Prednicarbate is a corticosteroid used topically for its glucocorticoid activity in the treatment of various skin disorders. Prednicarbate is deesterified to form prednisolone-17-ethylcarbonate and prednisone. Being a topical preparation the systemic exposure is probably insignificant. As for prednisolone and prednisone conclusive pharmacokinetic evidence not compatible with CYP-inducing capacity in clinical use. Being ligand to glucocorticoid nuclear receptor giving rise to endogenous protective glucose production. Feedback inhibition of adrenal androgen production will add to a protective effect. No reports of porphyrogenic side effects in clinical use of prednisolone, but well documented evidence of tolerance in acute porphyria.

11β,17,21-Trihydroxypregna-1,4-diene-3,20-dione 17-(ethyl carbonate) 21-propionate (M=488.6).

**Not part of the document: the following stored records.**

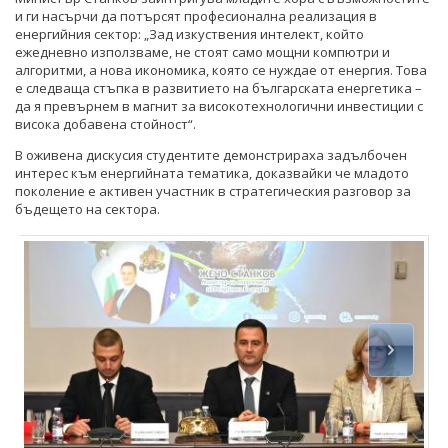
и ги насърчи да потърсят професионална реализация в
енергийния сектор: „Зад изкуствения интелект, който
ежедневно използваме, не стоят само мощни компютри и
алгоритми, а нова икономика, която се нуждае от енергия. Това
е следваща стъпка в развитието на българската енергетика –
да я превърнем в магнит за високотехнологични инвестиции с
висока добавена стойност“.
В оживена дискусия студентите демонстрираха задълбочен
интерес към енергийната тематика, доказвайки че младото
поколение е активен участник в стратегическия разговор за
бъдещето на сектора.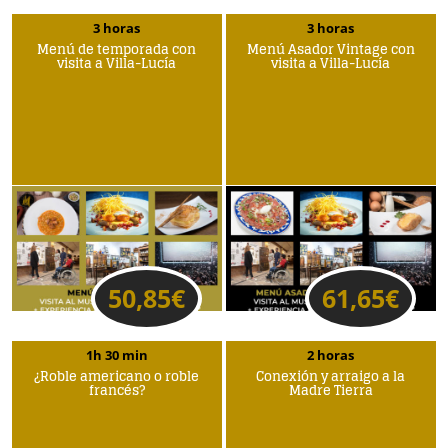
3 horas
3 horas
Menú de temporada con
Menú Asador Vintage con
visita a Villa-Lucía
visita a Villa-Lucía
50,85
€
61,65
€
1h 30 min
2 horas
¿Roble americano o roble
Conexión y arraigo a la
francés?
Madre Tierra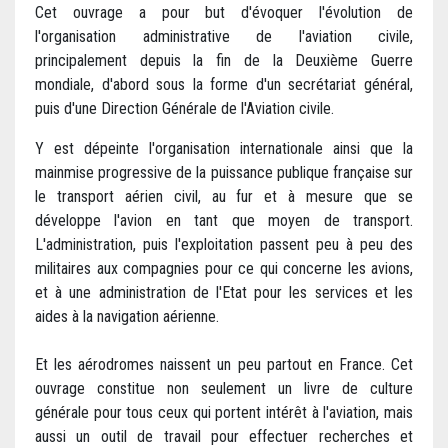
Cet ouvrage a pour but d'évoquer l'évolution de
l'organisation administrative de l'aviation civile,
principalement depuis la fin de la Deuxième Guerre
mondiale, d'abord sous la forme d'un secrétariat général,
puis d'une Direction Générale de l'Aviation civile.
Y est dépeinte l'organisation internationale ainsi que la
mainmise progressive de la puissance publique française sur
le transport aérien civil, au fur et à mesure que se
développe l'avion en tant que moyen de transport.
L'administration, puis l'exploitation passent peu à peu des
militaires aux compagnies pour ce qui concerne les avions,
et à une administration de l'Etat pour les services et les
aides à la navigation aérienne.
Et les aérodromes naissent un peu partout en France. Cet
ouvrage constitue non seulement un livre de culture
générale pour tous ceux qui portent intérêt à l'aviation, mais
aussi un outil de travail pour effectuer recherches et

Prednicarbate may be useful as a topical corticosteroid for the treatment of steroid-responsive dermatoses. However, since it is non-halogenated and is rapidly deesterified following topical absorption, it is much less likely to cause adverse local effects (skin atrophy) and systemic effects (adrenal suppression). Prednicarbate may be particularly advantageous for patients requiring long-term therapy, those at greater risk for adverse reactions, and pediatric patients who are more susceptible to the systemic effects of topical glucocorticoids.

Irrelevant.

In animals, prednicarbate is deesterified to form prednisolone-17-ethylcarbonate and prednisone. As a ligand to glucocorticoid nuclear receptor, prednisolon may participate in PXR activation and subsequent ALAS1 induction. Inducer of gluconeogenetic enzymes. Substrate of CYP3A4, the metabolism affected by CYP-inducers as well as by CYP3A4 inhibitors. No effects on the elimination rate of other CYP-metabolized drugs.